Desde principios del siglo, la consideración de la educación superior como un bien público ha sido un elemento constante en el debate sobre el desarrollo universitario. Una de sus primeras formulaciones se puede ubicar en el marco del denominado “proceso de Bolonia”, a partir del cual se generó el Espacio Europeo de la Educación Superior en el que participan un total de 47 sistemas nacionales en el ámbito regional correspondiente.
En la “Declaración de Praga” (2001) del EEES se lee “Los rectores sostenemos la idea de que la educación superior debería ser considerada un bien público y permanecer como responsabilidad pública”. Casi la misma fórmula se enunció en las conclusiones de la Segunda Conferencia Mundial de Educación Superior, organizada por la UNESCO en 2009 “La Educación Superior: es un bien público, y como tal, es responsabilidad de todos, especialmente de los gobiernos”. Adviértase en estos pronunciamientos el matiz de diferencia: no es lo mismo “debería ser” que el rotundo “es”.
Entonces, ¿la educación superior es o debería ser un bien público? La respuesta está en cómo se defina el bien público y en cuáles sean los alcances de la conceptualización. Al respecto conviene hacer notar, en primer lugar, que la idea de “bien público” ha sido abordada desde distintas perspectivas de análisis, lo que implica heterogeneidad en los fundamentos de su definición.
Desde un punto de vista jurídico los bienes públicos son todos aquello que el Estado provee o tutela al amparo del interés general. La idea misma de república tiene sustento en este enfoque, que se remonta al corpus del derecho romano. Al incorporarse la educación al repertorio de los derechos humanos fundamentales, y más tarde en el desarrollo de las diversas doctrinas garantistas del régimen constitucional, la implicación de la educación como un bien público es directa: si toca al Estado hacer cumplir los derechos individuales y sociales, y se acepta que la educación es un derecho fundamental, el Estado queda obligado en consecuencia a proveer la educación que los individuos demandan.
Buena parte del discurso político que hace referencia a la educación superior como un bien público tiene en mente las obligaciones normativas del Estado de generar las oportunidades educativas que la población requiere. Pero ahí no acaba la cosa.
En el campo de la economía la noción de bien público tiene otro significado. A partir de la propuesta analítica de Paul Samuelson (The Pure Theory of Public Expenditure, 1953) los economistas de la corriente neoclásica coincidieron en identificar dos características básicas que comparten los bienes públicos a diferencia de los privados: la no rivalidad y la no exclusividad.

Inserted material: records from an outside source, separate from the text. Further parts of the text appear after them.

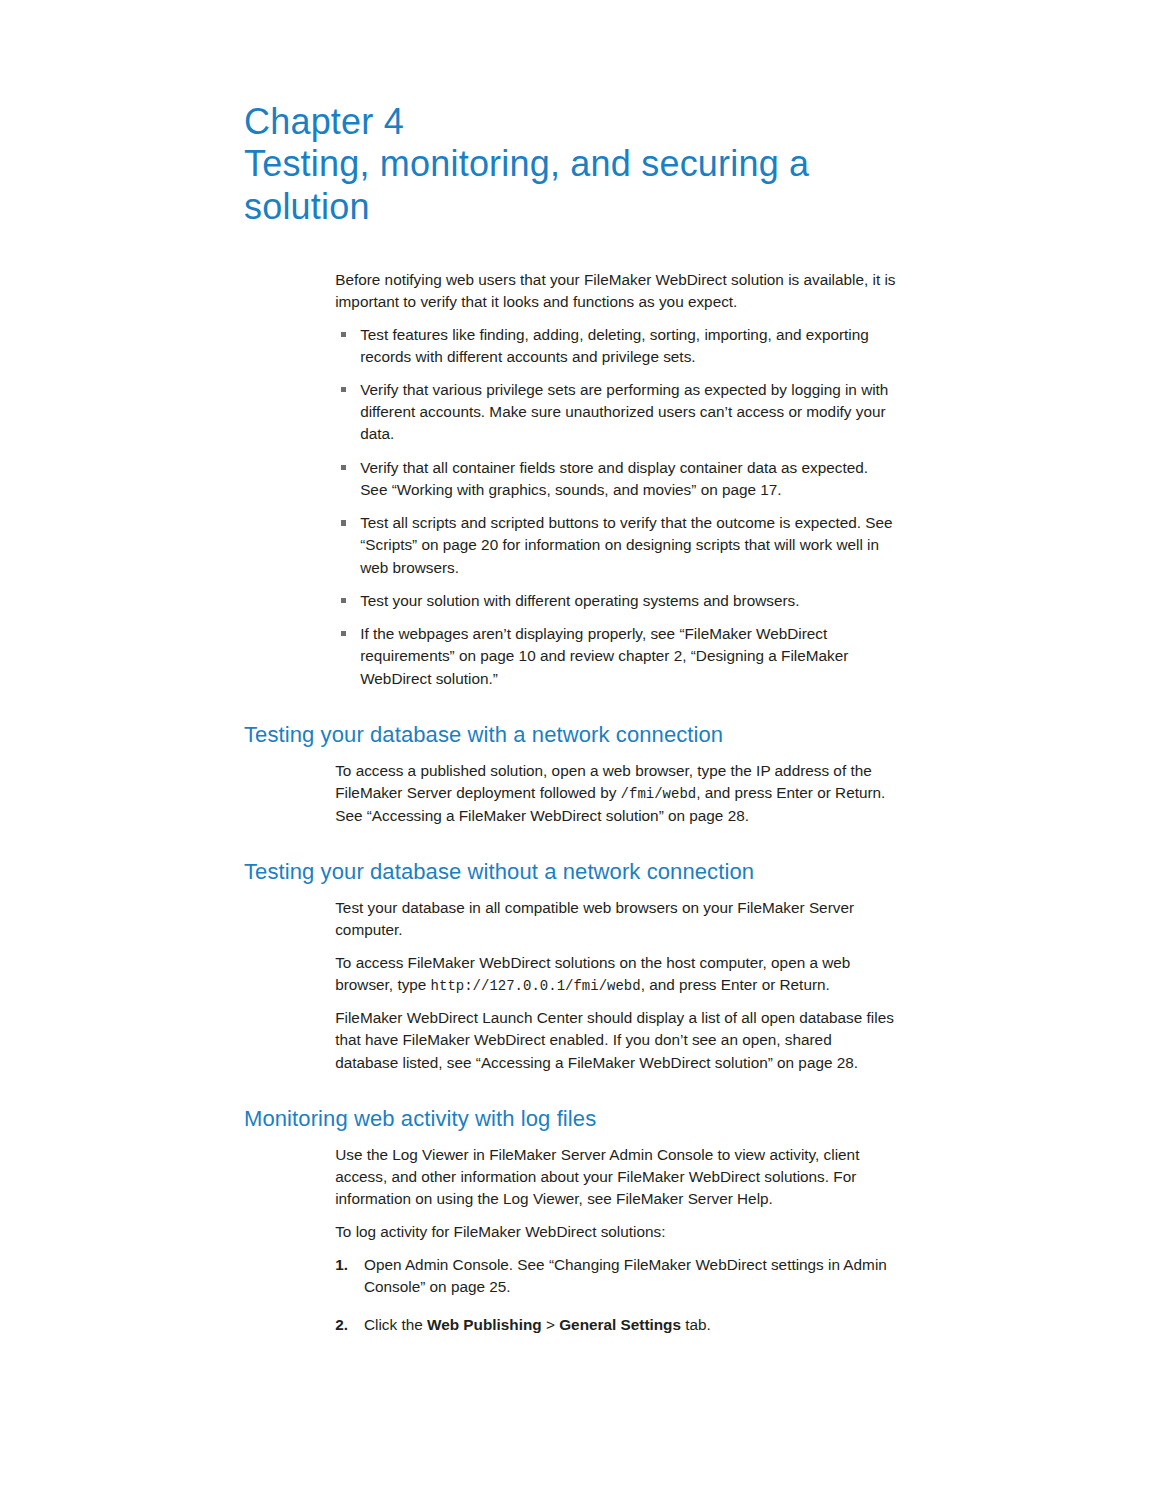Chapter 4Testing, monitoring, and securing a solution
Before notifying web users that your FileMaker WebDirect solution is available, it is important to verify that it looks and functions as you expect.
Test features like finding, adding, deleting, sorting, importing, and exporting records with different accounts and privilege sets.
Verify that various privilege sets are performing as expected by logging in with different accounts. Make sure unauthorized users can’t access or modify your data.
Verify that all container fields store and display container data as expected. See “Working with graphics, sounds, and movies” on page 17.
Test all scripts and scripted buttons to verify that the outcome is expected. See “Scripts” on page 20 for information on designing scripts that will work well in web browsers.
Test your solution with different operating systems and browsers.
If the webpages aren’t displaying properly, see “FileMaker WebDirect requirements” on page 10 and review chapter 2, “Designing a FileMaker WebDirect solution.”
Testing your database with a network connection
To access a published solution, open a web browser, type the IP address of the FileMaker Server deployment followed by /fmi/webd, and press Enter or Return. See “Accessing a FileMaker WebDirect solution” on page 28.
Testing your database without a network connection
Test your database in all compatible web browsers on your FileMaker Server computer.
To access FileMaker WebDirect solutions on the host computer, open a web browser, type http://127.0.0.1/fmi/webd, and press Enter or Return.
FileMaker WebDirect Launch Center should display a list of all open database files that have FileMaker WebDirect enabled. If you don’t see an open, shared database listed, see “Accessing a FileMaker WebDirect solution” on page 28.
Monitoring web activity with log files
Use the Log Viewer in FileMaker Server Admin Console to view activity, client access, and other information about your FileMaker WebDirect solutions. For information on using the Log Viewer, see FileMaker Server Help.
To log activity for FileMaker WebDirect solutions:
Open Admin Console. See “Changing FileMaker WebDirect settings in Admin Console” on page 25.
Click the Web Publishing > General Settings tab.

Un bien es “no rival” si su disfrute por un agente determinado no restringe las posibilidades de consumo de otros. Es “no exclusivo” cuando es imposible coartar el consumo de cualquier agente. Si se dan ambas condiciones entonces se trata de un bien público puro, no importa si éste es producido por el Estado o por el sector privado. Por ejemplo, las calles de una ciudad: una vez construidas cualquiera puede transitarlas y no hay límites a la cantidad de individuos que se benefician. Un bien al que cualquiera puede tener acceso es poco atractivo para el mercado. Por ello, subraya esta perspectiva, conviene que el Estado los abastezca o que los subsidie.
Desde la definición económica ortodoxa la educación superior es un bien divisible, rival y exclusivo. No cabe, por lo tanto, dentro de los estrictos márgenes de la definición convencional. ¿Qué ocurre, sin embargo, cuando es factible desafiar los supuestos de rivalidad y exclusividad de los bienes privados? Se desatan entonces procesos y tendencias que aproximan la oferta de educación superior a la forma económica del bien público.
Se puede sostener que un sistema de educación superior tiende a constituirse como un bien público cuando se satisfacen, al menos, cuatro requisitos: a) la oferta es suficiente, de manera que cualquier aspirante que cumpla requisitos de escolaridad previa puede tener acceso al sistema; b) el costo individual de ingresar al sistema es nulo o bien asequible para la totalidad de los aspirantes; c) las unidades que conforman el sistema satisfacer los criterios y estándares de calidad de la formación profesional; d) la educación recibida es útil para desempeñarse en el sector laboral y contribuir con ello al desarrollo de la sociedad en su conjunto.
En este punto converge la perspectiva de la educación superior como derecho y como bien público en el sentido económico de la expresión. Alcanzar un escenario de ese orden es la tarea a cumplir.